Time for another film review. And a rare timely one at that. Let's take a look at today's brand new film ...
Leatherheads (d. George Clooney)
In the early part of the previous century, professional athletics weren't the bastions of integrity and sportsmanship that they are today. Nope. Back then, sports were often seedy undertakings, full of cheating and brawling. We've certainly come a long way.
George Clooney's new film Leatherheads is set amidst the rough and tumble of the NFL's nascent period, a time when the professional game was viewed as something akin to pro wrestling or maybe "American Gladiators" today; an explosion of violence vaguely resembling an actual athletic contest. Compared to the high-tech spectacle of the modern NFL, the game was quaint and low rent and would not be recognizable as "football" to modern eyes.
It was played in small towns like Portsmouth, Akron, Canton and Decatur. Only after the money started flowing would the New Yorks and Philadelphias of the world field their franchises. Once they did, the small towns were mostly squeezed out.
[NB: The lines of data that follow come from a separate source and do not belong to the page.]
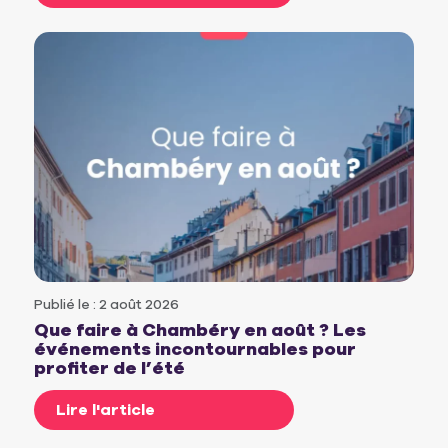
Publié le : 2 août 2026
Que faire à Chambéry en août ? Les
événements incontournables pour
profiter de l’été
Lire l'article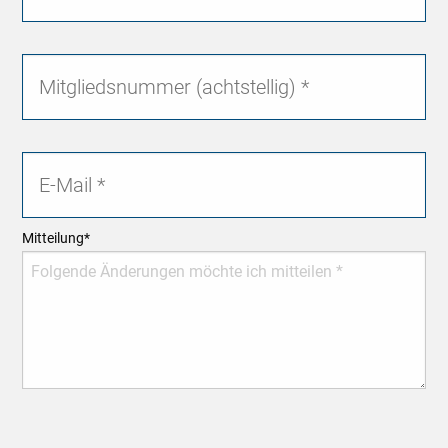
Mitteilung
*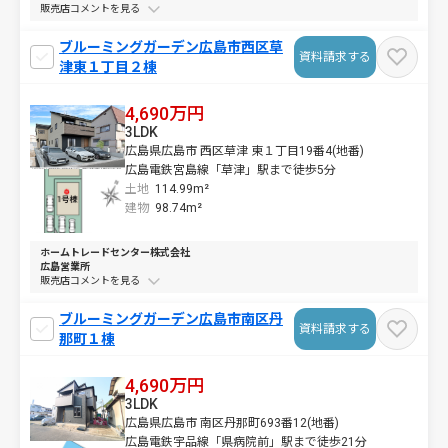
販売店コメントを
ブルーミングガーデン広島市西区草
資料請求する
津東１丁目２棟
4,690万円
3LDK
広島県広島市 西区草津 東１丁目19番4(地番)
広島電鉄宮島線「草津」駅まで徒歩5分
土地
114.99m²
建物
98.74m²
ホームトレードセンター株式会社
広島営業所
販売店コメントを
ブルーミングガーデン広島市南区丹
資料請求する
那町１棟
4,690万円
3LDK
広島県広島市 南区丹那町693番12(地番)
広島電鉄宇品線「県病院前」駅まで徒歩21分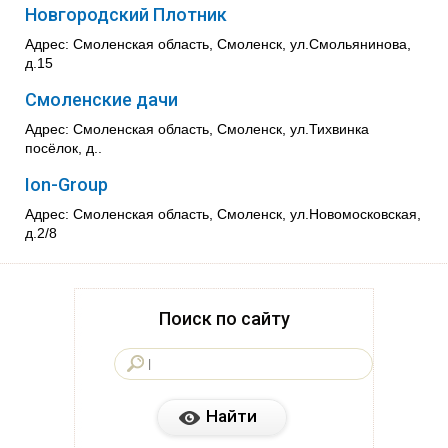
Новгородский Плотник
Адрес: Смоленская область, Смоленск, ул.Смольянинова,
д.15
Смоленские дачи
Адрес: Смоленская область, Смоленск, ул.Тихвинка
посёлок, д..
Ion-Group
Адрес: Смоленская область, Смоленск, ул.Новомосковская,
д.2/8
Поиск по сайту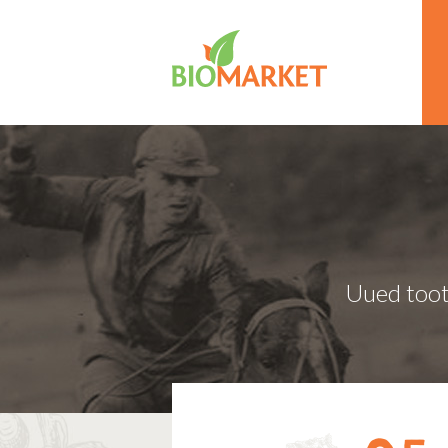
Uued toot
It is in that transitional time that we encounter the Duluth Bulldogs (trivia: in real life, the Duluth club had the politically and geographically incorrect name "The Eskimos") and their aging star and de facto leader Dodge Connelly, played by the director himself. The Bulldogs are on the verge of economic collapse when Dodge sees his chance to save the franchise by signing the nation's hottest college player -- and a war hero to boot -- Carter "The Bullet" Rutherford (John Krasinski from TV's "The Office").
The story parallels the true tale of Red Grange and his entry into the NFL after legendary college football stardom, which is credited with having legitimized the pro game.
However, to the best of my knowledge, there's no real-world analog for Roxy Hart -- excuse me -- Lexie Littleton, Renee Zellweger's character, a reporter out to prove that Carter's war heroism is a sham. Lexie steps right out of movies as old as His Girl Friday, or as recent as The Hudsucker Proxy, a fast-talking, hard-nosed gal who don't take no guff from nobody, see?
I wonder if the right guy could melt her icy heart. Wonder, wonder.
Leatherheads was written by Rick Reilly and Duncan Brantley, both of whom come from a sports background. They clearly know their way around the material on the field, as well as the behind-the-scenes wheeling and dealing. What they don't know is adult human interaction. The film wants the scenes between Clooney and Zellweger to evoke classic screwball comedy, something Cary Grant and Irene Dunne might have performed, or Tracy and Hepburn. But the lines are intermittently clever, at best (one suspects the actors may have been punching up their own dialogue on the set), and the romantic spark never truly kindles.
Meanwhile, the more satirical football scenes are well researched, but flat. I couldn't help but wish for the madcap abandon of Slap Shot, another film about an aging athlete gleefully urging his team to break the rules. Much is made about the change in football between the early days and the time after all the new rules are instated, but as it plays on the screen, there's no discernible difference. Where are the Hanson brothers when you need them?
Director Clooney can never quite get Actor Clooney to settle on a single tone for his performance, either. With Krasinski, he plays things relatively straight; but with Zellweger, he's all mannerisms and tics. It's probably not a coincidence that his better directing efforts (Good Night and Good Luck and Confessions of a Dangerous Mind) had him turning over the lead roles to others.
It's too bad. The world of early pro football is rife with comedic possibilities, but Leatherheads can't quite seem to pick up that ball and run with it.